_Exercise prompt_
Where a line of the material includes the string "stmt", copy that line.

_Entries shown_

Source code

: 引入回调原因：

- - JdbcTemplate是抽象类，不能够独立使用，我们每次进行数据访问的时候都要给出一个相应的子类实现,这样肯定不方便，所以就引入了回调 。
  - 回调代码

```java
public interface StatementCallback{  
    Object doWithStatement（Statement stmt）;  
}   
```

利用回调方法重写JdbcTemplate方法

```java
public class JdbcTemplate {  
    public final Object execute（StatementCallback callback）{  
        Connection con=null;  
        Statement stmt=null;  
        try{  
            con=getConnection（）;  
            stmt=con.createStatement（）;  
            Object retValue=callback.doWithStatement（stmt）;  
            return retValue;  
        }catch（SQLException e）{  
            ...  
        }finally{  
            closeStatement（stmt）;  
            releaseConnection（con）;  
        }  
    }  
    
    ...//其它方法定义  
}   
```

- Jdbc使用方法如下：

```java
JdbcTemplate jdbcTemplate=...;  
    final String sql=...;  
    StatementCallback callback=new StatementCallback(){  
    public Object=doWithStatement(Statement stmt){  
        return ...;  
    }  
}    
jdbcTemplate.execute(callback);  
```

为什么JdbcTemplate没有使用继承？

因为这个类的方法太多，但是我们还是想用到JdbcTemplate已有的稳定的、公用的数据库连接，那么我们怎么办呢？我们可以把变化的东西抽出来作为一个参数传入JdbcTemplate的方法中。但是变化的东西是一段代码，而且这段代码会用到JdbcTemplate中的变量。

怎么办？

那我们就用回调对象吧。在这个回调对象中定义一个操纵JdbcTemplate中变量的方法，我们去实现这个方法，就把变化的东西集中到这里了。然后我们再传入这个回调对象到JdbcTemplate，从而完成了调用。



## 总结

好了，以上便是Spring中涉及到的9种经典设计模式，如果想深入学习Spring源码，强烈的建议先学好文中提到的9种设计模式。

_Answer area_
    Object doWithStatement（Statement stmt）;  
        Statement stmt=null;  
            stmt=con.createStatement（）;  
            Object retValue=callback.doWithStatement（stmt）;  
            closeStatement（stmt）;  
    public Object=doWithStatement(Statement stmt){  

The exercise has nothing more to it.